→ PROBLEM DESCRIPTION: In the forum post about why light is slow, rewrite the passage from "Post by: Geezer on 08/12/2011 18:56:42" to "be so slow?", changing "commercial airliners" to "passenger jets".

Naked Science Forum

Non Life Sciences => Physics, Astronomy & Cosmology => Topic started by: Geezer on 08/12/2011 18:56:42

Title: Why is light so slow?
Post by: Geezer on 08/12/2011 18:56:42
I think we tend to think of light as travelling incredibly fast. However, as anyone who does anything with electronics will tell you, it's really quite annoyingly slow. Heck, it's not even 1000 times faster than commercial airliners. It's almost as if spacetime was a big blob of treacle (molasses).

Why does it have to be so slow?
Title: Why is light so slow?
Post by: syhprum on 08/12/2011 20:26:33
Right you have us all on tenterhooks now spill the beans.
I worked in electronics for many years and never had any problem with light moving too slow.
Title: Why is light so slow?
Post by: Geezer on 08/12/2011 20:47:03
Right you have us all on tenterhooks now spill the beans.
I worked in electronics for many years and never had any problem with light moving too slow.

Well, if light travelled a lot faster, presumably electronic signals would propagate a lot faster too.
Title: Why is light so slow?

→ GIVEN INFORMATION:
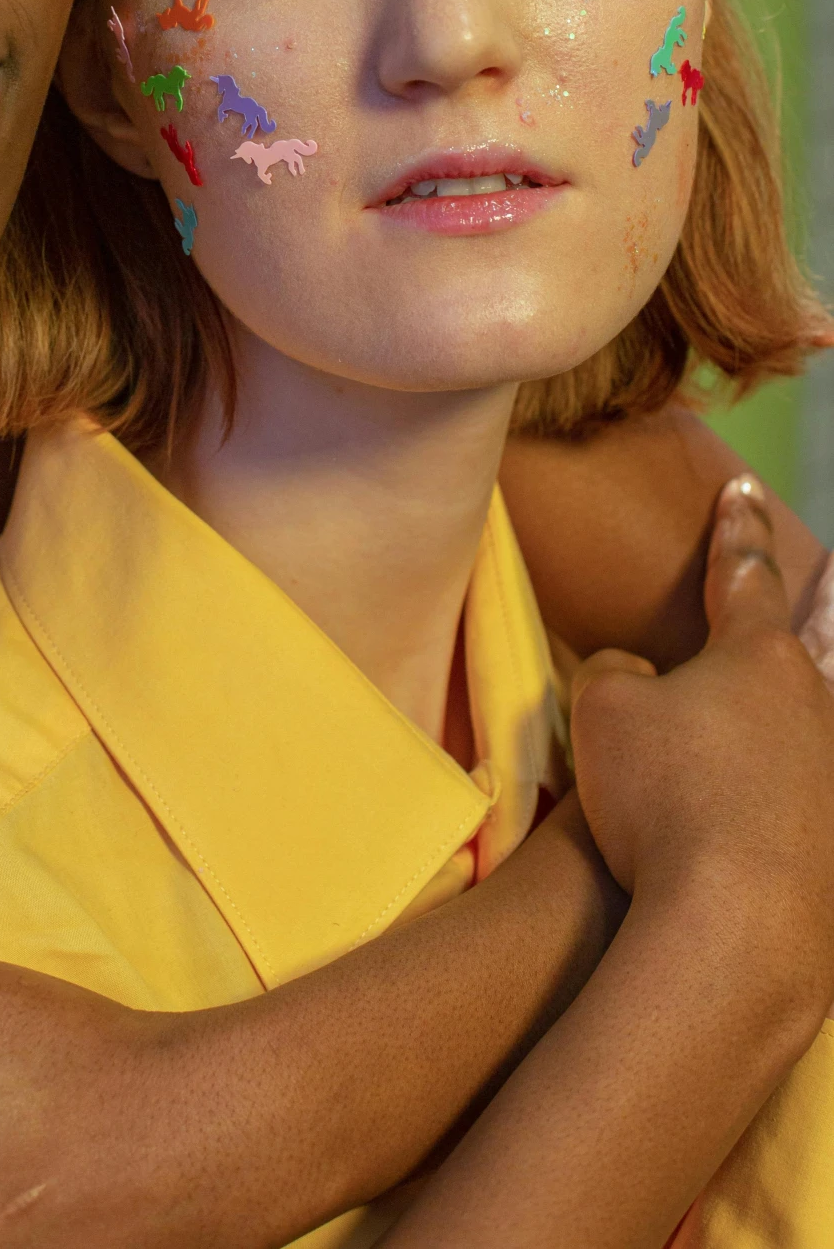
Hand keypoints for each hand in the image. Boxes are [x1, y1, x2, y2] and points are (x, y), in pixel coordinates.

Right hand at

→ ANSWER AREA:
Post by: Geezer on 08/12/2011 18:56:42
I think we tend to think of light as travelling incredibly fast. However, as anyone who does anything with electronics will tell you, it's really quite annoyingly slow. Heck, it's not even 1000 times faster than passenger jets. It's almost as if spacetime was a big blob of treacle (molasses).

Why does it have to be so slow?